After the rehearsal, we had free time for lunch, during which Bobby and I went to the place we saw making pasta few days ago. You choose your sauce, toppings, and pasta type and they made it right there for you. It was really good. Funny that some of the best food we had in Spain was Italian food. It's also funny that I studied Spanish for several weeks before coming here only to discover they all speak a weird dialect that's like a mixture of Spanish, French, and Italian, called Catalan. The pasta bar was one of those places where they ask your name and call you up when it's done. I did the whole ordering with the cashier in Spanish (which they also speak, usually, in addition to Catalan, if they realize you're not Catalonian), and when the cook put the food up and called my name, we had a whole conversation in Italian. I mean, it makes sense, because Barcelona is right across the Mediterranean Sea from Italy, but still...I study Spanish because I'm going to Spain, find that they speak something else in this region, and have a conversation with a local in Italian. Europe is just such a small place relative to how many different languages are there. It's kind of impossible to get by if you don't know at least three of them, one of which has to be English, but still, I wasn't expecting something like that.

After lunch we went on a bus tour of the Montjuic Hill area, where the 1992 Olympics were held. There were also a bunch of botanical gardens and some castle-type things and an awesome fountain. We got some pictures, but we didn't have time to get off the bus to get good ones of a lot of the things up on that hill. It was kind of a bummer. The sunset from the top of the hill overlooking the city was pretty nice, though. After the tour we had time at the hotel to clean up, nap, and get ready for our New Year's Eve celebration.
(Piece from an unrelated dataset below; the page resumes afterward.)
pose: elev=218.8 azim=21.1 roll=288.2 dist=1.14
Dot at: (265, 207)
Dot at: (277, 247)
We went to a restaurant with a really funny name, "El Glop", for a full-course dinner and midnight celebration. The food was weird, but some of it was good. The salad was good, and they made a tuna and potatoe ball to go on this toasted bread with mushed tomatoes on it, which was also good. They also had a sausage slice platter. Some of them were ok, but a lot of them I really didn't like. Then they served uncooked salted cod, which looked really gross, and would have actually been alright if they didn't marinate the whole thing in peppers. Finally, the main course came, which was seafood paella. It was actually pretty good, but I was so full from all the other food that I couldn't eat most of the massive amount of rice. We had flan for dessert, and then someone brought in a keyboard, and several members of the choruses took turns coming up to it to play and lead the group in impromptu singing. Then, close to midnight, they passed out bags of 12 grapes. When the clock struck midnight, we put one grape in our mouth, when the bell tolled the second time, we added the second grape and chewed, still holding them all in our mouths. We continued like this with all 12 grapes, each on one toll of the bell, and on the twelfth dong, we swallowed, and as the Spanish tradition goes, we should now get good luck in the new year. Well, I couldn't fit all 12 in my mouth at once, the seeds took me by surprise, and in trying to keep up with the dongs of the bell, I nearly choked on a half-chewed grape, and so I wound up finishing about halfway through the first minute of 2014. I hope that failing in this tradition doesn't mean I get bad luck this year, because if it did, I'm pretty screwed. Good thing I'm not very superstitious. Anyway, after the grapes and a champagne toast, we promptly exited the restaurant and went back to the hotel to sleep.